Интересно, что фантастика шестидесятых годов (с обеих сторон) прекрасно понимала цену "лунного противостояния". И разгром "своими" редакции фантастики "Молодой гвардии" в конце шестидесятых был просто следствием поражения. Классическая советская фантастика, призванная подготовить низкоэнтропийный раннекоммунистический мир, была нужна системе, стремящейся к победе. Системе, потерявшей надежду на нее и пытающейся извечными "тоталитарными" рецептами лишь продлить свое существование, она была попросту опасна.
Внимание, вопрос: что общего между толкиеновскими эльфами Нольдора и советскими интеллигентами-шестидесятниками?
Ответ: и те, и другие смогли создать великую культуру из своих поражений.
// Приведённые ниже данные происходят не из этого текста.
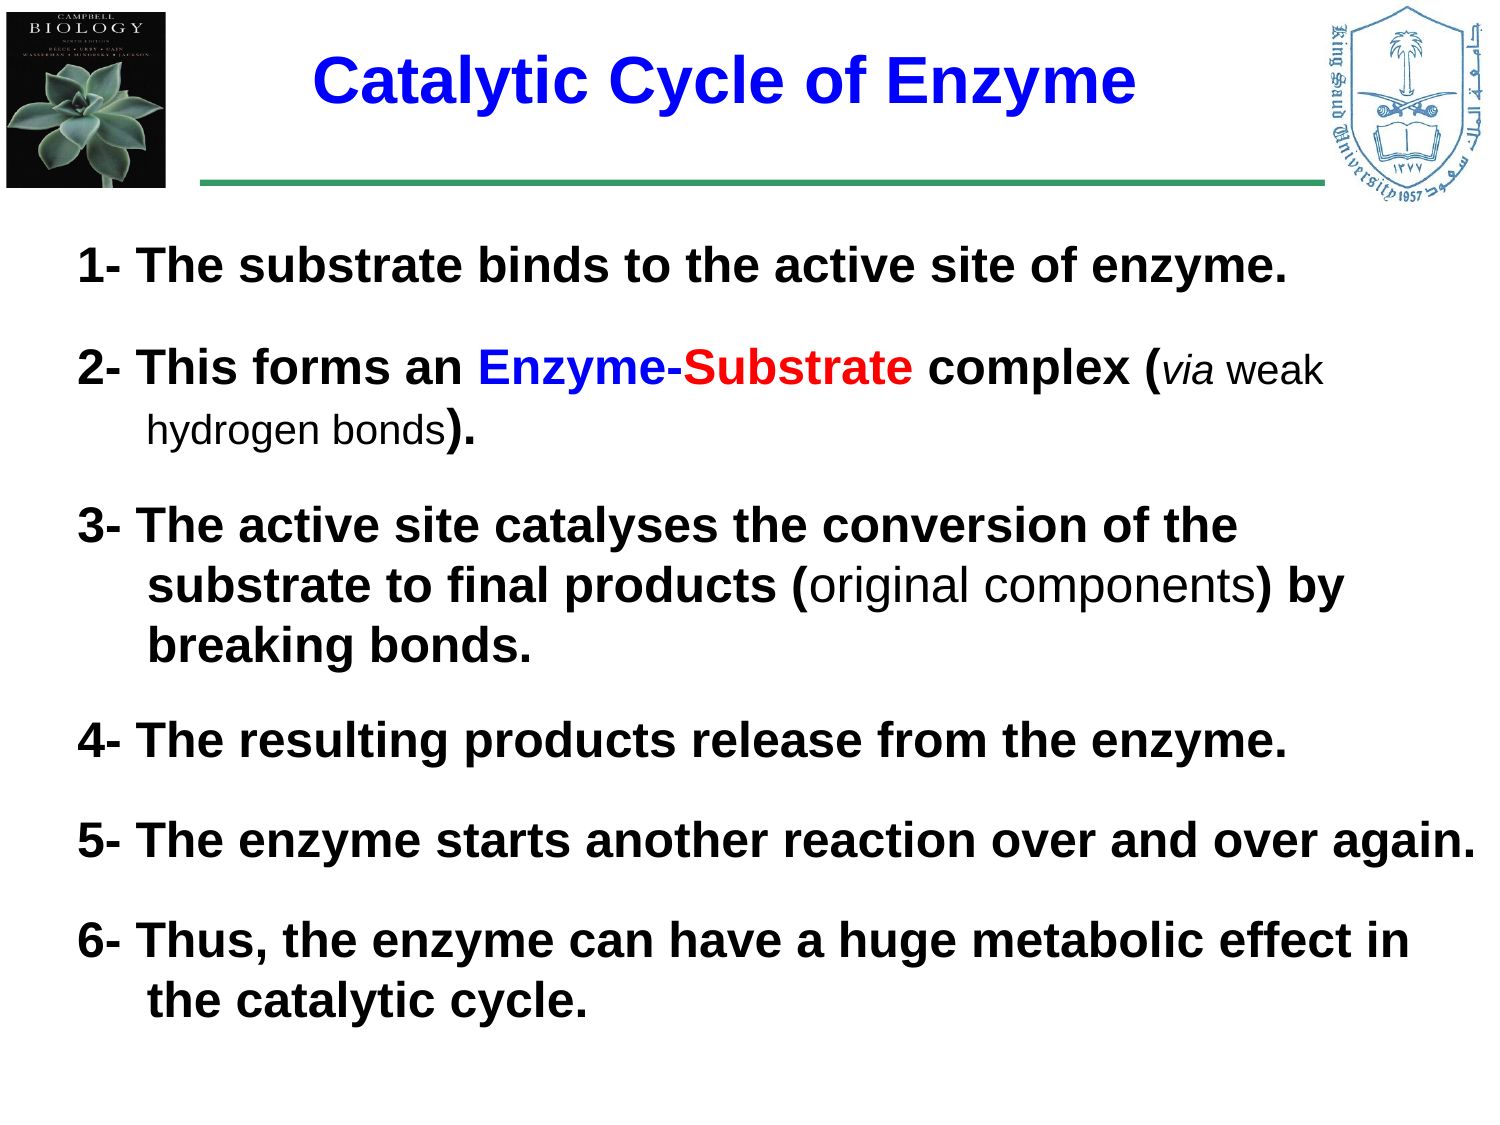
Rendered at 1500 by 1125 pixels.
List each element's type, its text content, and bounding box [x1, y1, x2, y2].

Точки ветвления. Мировая война
"Именно преданность здравому смыслу, а вовсе не ханжество, как почему-то полагают многие, отличают викторианскую этику (…)
С первых же дней двадцатого столетия эту этику считали безнадежно старомодной и обреченной на быстрое забвение.
Однако, несмотря на все политические и эстетические сумасшествия, она выжила и, очевидно, будет жить дальше.
Более того, сейчас ее перспективы выглядят значительно лучше, чем сто лет назад."
А. Тимоффевский. Хорошо продуманное убийство всегда бывает уютным.
Коммерсантъ-DAILY, N 146, 1994 г.
Дискуссия о перспективах викторианской этики не кажется мне уместной – "пациент" скорее мертв, чем жив. У тех, кто еще помнит действительную социально-психологическую обстановку конца XIX столетия, это не вызывает огорчения. "Преданность здравому смыслу" или "ханжество" тому виной, но викторианство вызвало к жизни несколько поколений женщин (да и мужчин), практически неспособных давать и получать сексуальное удовлетворение. Кроме прочих неприятностей, сие привело к такому уродливому явлению, как движение суфражисток.
Однако, разрушив викторианскую систему этических императивов, XX век не сумел обеспечить ей приемлемую замену (если, конечно, не считать трех законов роботехники в изложении А. Азимова). Это может означать, во-первых, искусственность смены парадигм (внешнее индукционное разрушение структурной системы "викторианская этика", то есть – болезнь социума), во-вторых – проявление каких-то неизвестных факторов, связанных с взаимодействием аналитических и хаотических структур – иначе: с борьбой Образа и Логруса в терминологии Р. Желязны.